Flavour wise it focuses towards the sweeter side of the sauce, offering a rich tomato flavour well balanced with the overall sweetness. Heinz's bright red hue is what we expect all ketchup to be, as such it's always going to be towards the top of list when it comes to ratings.
£1.25 - 450g
Not only does Morrisons drop significantly down in price from Heinz, it drops significantly down in quality as well. Morrisons own brand ketchup is one of the darkest on the list, giving it more a red/brown hue.
The darker colour seems to come from the heavier texture of this sauce, which feels more like a puree than the sauce it's meant to be and could be just as easily slapped on a pizza base. Not only that but Morrisons ketchup left me with a rather unpleasant after taste that hung around at the back of my mouth for rather too long.
90p - 495g
Another darker offering on the ketchup front, M&S tend to try and add a bit more of a twist to their classics than most and that seems to be the case here. Similar to Morrisons, M&S offer a thicker sauce that could also be used as a puree, however unlike Morrisons, the M&S version is actually nice.
I'd honestly be tempted to use this sauce on my pizza, I'd certainly be inclined to pick it up over many of the other options over this list just for general use. It does leave a heavy aftertaste, which is certainly more inclined towards the tomato than the sweet, which personally I find better.
75p - 550g
Asda offers among the best for value and sticks with the classic rich red in colour. In many ways this supermarket's own ketchup certainly seeks to follow in the footsteps of Heinz, but it doesn't quite get there.
It does, however, get points for trying as Asda's sauce is rich in flavour which lingers in the best way, offering that tame sweetness that isn't overpowering. For the price Asda is best for value on this list, not sacrificing much to be able to offer the sauce at this low price.
£1 - 555g
Tesco does not live up to it's nearest rival though, offering only marginally more for 25% more on the price. Tesco's ketchup is rich in colour but light on flavour, with not much going on inside the bottle.
This ketchup feels like a watered down Heinz, you can get hints of that taste in there, but you're going to have use more to get it. It also seems to have an odd tang to it, like a few too many drops of vinegar found their way into the bottle, don't get me wrong it's usable, but you probably wouldn't pick up unless there were no other options available.
69p - 625g
The cheapest option overall, Aldi once again offers the best bang for your buck, sadly though, while you may save a few pennies you will lose out on taste and quality. Aldi's sauce is a little on the runnier side of these offering, and while it does come with a full sugar option, sadly there wasn't one available when I went looking.

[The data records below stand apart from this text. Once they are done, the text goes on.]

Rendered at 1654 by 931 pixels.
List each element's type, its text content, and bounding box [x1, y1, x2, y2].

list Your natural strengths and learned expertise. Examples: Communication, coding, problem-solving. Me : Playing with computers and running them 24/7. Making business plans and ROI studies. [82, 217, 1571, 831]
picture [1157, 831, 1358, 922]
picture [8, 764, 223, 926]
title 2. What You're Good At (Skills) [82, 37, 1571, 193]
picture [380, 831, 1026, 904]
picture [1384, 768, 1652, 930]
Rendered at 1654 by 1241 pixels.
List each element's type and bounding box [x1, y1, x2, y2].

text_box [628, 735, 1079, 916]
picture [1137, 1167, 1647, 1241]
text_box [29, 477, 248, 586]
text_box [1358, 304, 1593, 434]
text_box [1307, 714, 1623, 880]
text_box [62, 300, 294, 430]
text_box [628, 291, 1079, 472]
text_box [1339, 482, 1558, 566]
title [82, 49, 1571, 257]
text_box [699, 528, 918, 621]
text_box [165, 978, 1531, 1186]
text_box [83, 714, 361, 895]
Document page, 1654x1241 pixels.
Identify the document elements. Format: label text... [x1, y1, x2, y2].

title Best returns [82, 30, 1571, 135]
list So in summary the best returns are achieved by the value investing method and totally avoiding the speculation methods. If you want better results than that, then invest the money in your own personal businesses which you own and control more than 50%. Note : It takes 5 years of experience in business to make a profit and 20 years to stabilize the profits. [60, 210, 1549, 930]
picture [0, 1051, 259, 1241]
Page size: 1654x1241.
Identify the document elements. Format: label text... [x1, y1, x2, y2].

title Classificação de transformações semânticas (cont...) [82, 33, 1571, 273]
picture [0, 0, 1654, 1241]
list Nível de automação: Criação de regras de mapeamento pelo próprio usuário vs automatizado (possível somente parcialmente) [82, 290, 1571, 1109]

That's not to say it's all bad, this sauce was certainly useable, and if I was hosting a large event and wanted to keep prices down I'd consider going this way. With prices going the way they are, perhaps sacrificing a little flavour is worth the cost saving.
£1.50 - 430g
I'd heard a lot about Hellman's before trying it, despite it being the big rival of Heinz I hadn't given it a go before. Hellman's ketchup falls well and truly into the dark variety, and the best comparison I can make for it is McDonald's ketchup, even though they use Heinz.
Quite how Hellman's out-Heinzs Heinz I'm not quite sure, but this sauce is inherently more edible than its big named rival. This sauce doesn't seem to leave as much of a linger after, and lets you get back on with the next nip - it's the clear winner overall.